News

Big fall in oil, gas and cargo ships taking US-backed Hormuz route after new strikes

Big Drop in Oil, Gas Ship Traffic via Hormuz After Strikes

Big fall in oil gas and cargo – Following recent strikes in the Strait of Hormuz, there has been a significant big fall in oil gas shipments and cargo vessel traffic. According to maritime intelligence firm Kpler, only 23 tankers and cargo ships traversed the strait on Wednesday, compared to 47 the previous week. This sharp decline highlights the growing uncertainty in the region, as commercial vessels now increasingly avoid the US-backed route through Omani waters. Iran has maintained that its own territorial waters are the only “safe” option for shipping, a claim that has gained traction amid ongoing tensions.

Strategic Importance and Escalation of Conflict

The Strait of Hormuz is a critical chokepoint for global energy supplies, with over 20% of the world’s oil and gas passing through it daily. Before the recent escalation, an average of 138 ships navigated the strait each day, according to the Joint Maritime Information Center (JMIC), a coalition of maritime authorities including the US. The conflict intensified in late February when the US and Israel launched their first strikes on Iranian targets, leading to a series of retaliatory attacks by Iran. These attacks have disrupted shipping lanes, with mines and missile strikes forcing vessels to reroute.

After the June 17 peace agreement, the US eased its naval blockade on Iranian ports and promised to allow “safe passage” for commercial ships. However, Iran introduced a fee system for vessels using its waters, which has been met with resistance from Gulf allies and European powers. Despite the agreement, the big fall in oil gas traffic continued, with the JMIC recommending an alternative route through Omani waters. This route, while less congested, has seen a peak of 28 ships in the past week, offering a temporary solution to the crisis.

Impact on Global Trade and Energy Markets

The recent strikes have created a ripple effect across global trade and energy markets. With the big fall in oil gas traffic, fears of supply disruptions have resurfaced, particularly in the Middle East and Asia. Analysts warn that the reduction in shipments could lead to higher oil prices and logistical challenges for countries reliant on Hormuz for imports. The attacks on three tankers—owned by Qatar, Saudi Arabia, and Liberia—have further underscored the vulnerability of the US-approved route, prompting renewed calls for diversified shipping strategies.

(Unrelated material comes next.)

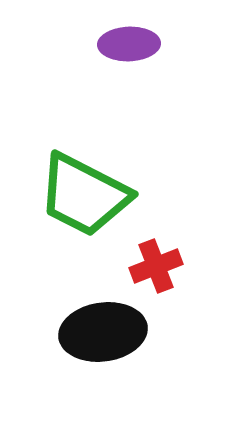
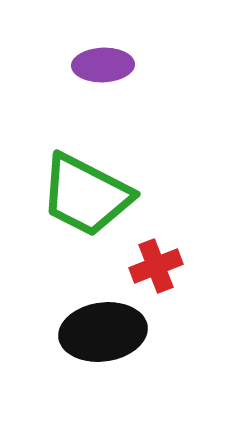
purple ellipse: moved 26 px left, 21 px down
green trapezoid: moved 2 px right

Iran’s continued insistence on controlling the strait has complicated efforts to stabilize trade flows. The country has accused the US of using its influence to dominate shipping routes, arguing that this undermines regional autonomy. In response, the JMIC has emphasized the need for coordinated measures to ensure the big fall in oil gas traffic does not persist. Meanwhile, the alternative Omani route, though less secure, has become a focal point for discussions on long-term shipping adjustments. The strategic implications of this shift are significant, as it may alter the balance of power in maritime trade for years to come.

Experts suggest the big fall in oil gas trend could continue as both sides test each other’s resolve. Martin Kelly, a senior analyst at EOS Risk Group, notes that the current pattern resembles past conflicts, where attacks on shipping lanes lead to cyclical peaks and troughs in vessel numbers. “The cycle is likely to repeat,” Kelly said. “Iran will strike another ship, and the US will respond, causing further disruptions until a lasting resolution is reached.” This dynamic underscores the fragility of the region’s trade infrastructure and the importance of maintaining open lines of communication between adversaries.